KAUST celebrates 5000 days of education and research

From its conception, KAUST was an ambitious project. No other university in Saudi Arabia has aspired to raise Saudi Arabia’s research and education in science and technology to such a level. Throughout, the University has staffed some of the best scientists in their fields, and it is constantly churning out students who are pushing the frontiers of science in academics and industry.

Visiting researchers from all over the world aim to collaborate with us. And when visiting the campus, they will, without fail, marvel at the wealth of equipment and facilities the University provides. Yet the buildings that dot the shores of the Red Sea today were mostly desert and imagination on September 5, 2009. Current staff who have been with the University since its founding admit that on that day, optimism was high, but doubt followed.

However, this May, as KAUST celebrated its 5000th day since the University opened the door to its first class, those same staff see an institute where optimism remains high but doubt has been replaced by accomplishment.

One reason for KAUST’s success has been the academic output, which was almost immediate, according to Associate Professor Jasmeen Merzaban.

"Publications from KAUST in notable scientific journals were prevalent from the start. This has had a significant impact on the image of Saudi Arabia as a research center in the Middle East. One that has attracted talent to the region and retained it," she said.

Indeed, Professor David Keyes remarked that KAUST dominates in national academic publications at a rate seen nowhere else in the world.

"About 80% of the entire Saudi national contribution to Nature-indexed publications has at least one KAUST author. In a country like the U.S., probably no single university has as much as a 5% share," he noted.

One major reason for the high rate of quality publications is that KAUST has always encouraged collaboration across fields. The University is physically designed to encourage interactions with colleagues independent of specialty and incentivizes its researchers to work together.

"KAUST is very modern when it comes to its research directions and provides unique opportunities for multidisciplinary research," said Professor Gilles Lubineau.

"KAUST’s structure has encouraged collaboration across departments. This interdisciplinary mindset took root in the early years, and we are now reaping the harvest," agreed Merzaban. 

The collaborative nature works across all levelsThe collaborative nature works across levels, allowing students to explore courses beyond their primary field of study, participate in interdisciplinary research groups, and take advantage of the KAUST research centers that focus on multidisciplinary research themes. The strong relationship that KAUST has forged with industry also allows them to tackle real-world problems. In this way, students take ownership of their projects, which may explain why many start-ups coming from KAUST are initiatives not only by faculty but also by students.

This year, the University is undergoing major change.

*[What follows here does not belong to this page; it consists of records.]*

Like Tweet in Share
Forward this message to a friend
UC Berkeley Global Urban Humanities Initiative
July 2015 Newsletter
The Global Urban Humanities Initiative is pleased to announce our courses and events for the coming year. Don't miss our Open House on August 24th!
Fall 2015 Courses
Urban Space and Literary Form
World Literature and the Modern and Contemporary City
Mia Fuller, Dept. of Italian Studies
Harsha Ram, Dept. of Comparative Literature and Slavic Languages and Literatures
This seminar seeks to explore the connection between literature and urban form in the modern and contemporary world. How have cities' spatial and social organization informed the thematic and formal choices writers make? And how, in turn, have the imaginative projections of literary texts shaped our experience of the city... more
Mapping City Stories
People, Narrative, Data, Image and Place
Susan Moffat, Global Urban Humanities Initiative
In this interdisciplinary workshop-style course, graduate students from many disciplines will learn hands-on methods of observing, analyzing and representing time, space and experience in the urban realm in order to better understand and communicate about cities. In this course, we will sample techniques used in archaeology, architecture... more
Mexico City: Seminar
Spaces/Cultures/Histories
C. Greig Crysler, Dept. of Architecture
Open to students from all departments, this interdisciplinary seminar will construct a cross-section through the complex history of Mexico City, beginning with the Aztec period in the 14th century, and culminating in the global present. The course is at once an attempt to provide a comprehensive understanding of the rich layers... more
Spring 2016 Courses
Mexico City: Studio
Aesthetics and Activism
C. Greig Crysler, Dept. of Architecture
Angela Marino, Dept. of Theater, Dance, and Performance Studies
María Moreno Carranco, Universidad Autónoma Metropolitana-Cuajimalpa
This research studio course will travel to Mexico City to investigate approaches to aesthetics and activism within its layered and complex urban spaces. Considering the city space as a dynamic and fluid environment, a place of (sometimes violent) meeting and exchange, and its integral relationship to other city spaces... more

It was founded to tackle the most fundamental problems of any nation and the world: food, water, energy and the environment. The new KAUST strategy, which was announced in August, will accelerate these efforts and more. With KAUST positioned to make an even greater impact economically and enable Saudi Arabia to realize many of its sustainability goals, an entrepreneurial and collaborative effort is imperative.

None of this, however, will change how KAUST faculty view their role, which, as Merzeban explains, is about preparing a new generation of leaders.

"One of the greatest fulfillments for me has been seeing the students who leave KAUST take the knowledge they acquired here and use it as a foundation for tackling the global scientific community’s most critical problems," she said.